Last January, I wrote a scathing blog entry attacking the mainstream media coverage of an issue that I believe perfectly illustrates the callousness with which corporate news outlets cover environment and health issues. We had published an in-depth piece by Jeff Shaw about the rocket fuel ingredient perchlorate, looking at the influence private industry and the Pentagon had on a National Academy of Sciences report about "safe" levels of the chemical in drinking water, and also addressing the massive misrepresentation of the NAS's findings by the government and, in turn, the corporate media.

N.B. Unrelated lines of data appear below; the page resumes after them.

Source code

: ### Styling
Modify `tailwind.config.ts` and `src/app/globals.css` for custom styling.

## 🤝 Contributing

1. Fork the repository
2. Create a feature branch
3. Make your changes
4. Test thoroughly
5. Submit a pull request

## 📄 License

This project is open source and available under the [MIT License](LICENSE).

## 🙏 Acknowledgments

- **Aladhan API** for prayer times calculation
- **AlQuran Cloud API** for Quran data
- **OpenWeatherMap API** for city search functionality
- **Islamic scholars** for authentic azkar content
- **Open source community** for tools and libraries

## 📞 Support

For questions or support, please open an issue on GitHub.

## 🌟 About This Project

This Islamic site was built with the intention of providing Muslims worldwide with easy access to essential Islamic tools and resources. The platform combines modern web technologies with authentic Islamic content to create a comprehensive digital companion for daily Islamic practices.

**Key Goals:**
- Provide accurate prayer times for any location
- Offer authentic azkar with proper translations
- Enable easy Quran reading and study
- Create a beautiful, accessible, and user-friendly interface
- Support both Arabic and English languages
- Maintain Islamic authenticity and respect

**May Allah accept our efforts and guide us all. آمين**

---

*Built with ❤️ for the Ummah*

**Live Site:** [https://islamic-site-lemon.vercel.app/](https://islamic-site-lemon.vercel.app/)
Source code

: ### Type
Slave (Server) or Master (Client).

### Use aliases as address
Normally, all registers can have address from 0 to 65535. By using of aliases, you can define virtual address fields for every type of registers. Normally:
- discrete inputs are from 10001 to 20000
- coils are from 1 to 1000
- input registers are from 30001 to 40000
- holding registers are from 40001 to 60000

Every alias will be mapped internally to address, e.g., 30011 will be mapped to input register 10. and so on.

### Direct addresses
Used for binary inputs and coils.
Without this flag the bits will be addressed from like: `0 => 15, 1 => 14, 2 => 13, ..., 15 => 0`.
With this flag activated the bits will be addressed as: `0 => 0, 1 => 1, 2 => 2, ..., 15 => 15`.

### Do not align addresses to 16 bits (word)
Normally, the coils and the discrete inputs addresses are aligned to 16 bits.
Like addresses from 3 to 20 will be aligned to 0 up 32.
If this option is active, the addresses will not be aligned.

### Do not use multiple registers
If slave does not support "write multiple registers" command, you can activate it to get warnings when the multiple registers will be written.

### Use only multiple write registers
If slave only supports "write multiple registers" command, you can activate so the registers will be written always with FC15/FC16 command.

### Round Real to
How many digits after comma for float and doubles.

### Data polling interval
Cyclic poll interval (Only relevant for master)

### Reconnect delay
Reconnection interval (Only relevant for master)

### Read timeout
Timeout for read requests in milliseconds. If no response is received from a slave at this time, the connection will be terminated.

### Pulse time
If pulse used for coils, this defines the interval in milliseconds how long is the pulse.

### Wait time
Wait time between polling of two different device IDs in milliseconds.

One of the most egregious violators of journalistic integrity cited in that previous entry was the Associated Press. Despite its simply massive resources and responsibility for dictating and driving a huge portion of news in the US and worldwide, the AP has published only a few stories on perchlorate this year. The first two, by Erica Werner in Washington, hit the wire on January 10 and January 11 respectively. Those were whitewashes of the NAS's findings and the backroom dealings that orchestrated its relatively lenient judgments. (I call them "whitewashes" even though the latter story actually appeared to seriously address environmentalists' concerns, precisely because it acknowledged them but really just bowled over the public interest angle, allowing the corporate and military interest angles to dominate.)
Then there was an AP story filed by John Heilprin in February, noting that the EPA had set a new standard, almost 25 times as forgiving as their original rule. But this time the AP opted to gloss over the controversy even more smoothly. We saw that there are a few fringe environmentalists who are upset about the ruling, but we have forgotten about how the analysis the EPA used to draw its conclusion came about as a result of shady deals between industry, the Defense Department and our valiant defenders at the EPA.
Now, in an April 21 AP feature by Erica Werner, the story comes almost all the way back around again. This time, perchlorate is actually made out to be quite frightening. But this version is more of a human interest story about one town's perchlorate concerns, so we are spared any context really addressing the merits of the case against perchlorate, and this time we steer miles clear of any suggestion that corporate and Pentagon manipulation was involved in what public health advocates consider an absurdly permissive EPA standard.
It's difficult to read the Associated Press critically and not wonder how it can be that journalists and editors who so obviously have the capacity and skills required to tell the story right can get it so consistently wrong, time after time. The saddest part is that there are excellent public interest organizations like the National Resources Defense Council and the Environmental Working Group that are very responsive to media and more than capable of helping reporters get the public interest perspective on complicated stories like these. Perhaps they are not as savvy as the NAS or the EPA, but there is every reason to believe their perspective is more honest and authentic, and thus more important and relevant.